AI活用は検証から実用へ NECが語る“筋のいい企画”の条件(2/2 ページ)
AI活用を実用フェーズに進ませ、成果を得るにはどうすればいいのか。NECで企業のAI活用をサポートする本橋洋介氏が「脱PoC」をテーマに解説した。
狙い目は「AIを使う人が多い業務」
本橋氏は「そのAIを使う人が多いほど良い」とし、具体例としてコンビニエンスストアの発注業務を挙げた。日本フランチャイズチェーン協会が今年5月に発表した統計調査によると、全国のコンビニの店舗数は5万5824店舗(19年4月時点)。数万人に及ぶスタッフが発注業務をしていることになる。
発注業務は、過去の販売実績や気温、天候などさまざまな情報を基に需要を予測する必要があるため、従業員の経験に依存する部分が大きい。人数が多くなれば、当然個人のスキルによるばらつきも出てくる。
本橋氏は「AIによる需要予測は、経験豊富なスタッフを超えることは難しいが、不慣れな人が使う場合の予測精度を一定水準に引き上げられる」と説明する。非熟練者の数が多ければ多いほど、「わずかな改善で莫大な成果を得られる」という。
NECが技術支援をしている「セブン-イレブン三田国際ビル20F店」では、実際にAI技術を活用した発注業務支援を行っている。
価値があるかは「Excelでの簡単な分析で分かる」
本橋氏は、Excelでデータを収集し、グラフで可視化したり、簡単な分析をしたりするだけでも、その業務が価値を生み出しそうかどうかが分かると話す。「AIは既にある価値を大きくするもので、AIが完成して初めてすごい価値が生まれるケースはほとんどない」と指摘する。

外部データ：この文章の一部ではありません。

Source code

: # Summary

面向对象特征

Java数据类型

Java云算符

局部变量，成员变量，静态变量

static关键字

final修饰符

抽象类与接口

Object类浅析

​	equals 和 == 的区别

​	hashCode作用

さらに、実際の業務でAIを使うときのユーザーインタフェースに着目する。「AIの精度向上は後からやればいい。まずは業務で使えるかどうかや、(利用者が使いやすいような)見せ方を考える方がはるかに大事だ」(本橋氏)
本橋氏は、最後にAIプロジェクト全体を管理できる人材の必要性を述べた。データ分析やAIモデルの作成などは外注可能だが、会社ごとに異なる課題や目的に合わせた企画を考えられる、ドメイン知識を持つ人材は「全企業に必要」という。
持続的なAI活用には、人材育成や企画、ノウハウの地道な蓄積が欠かせないようだ。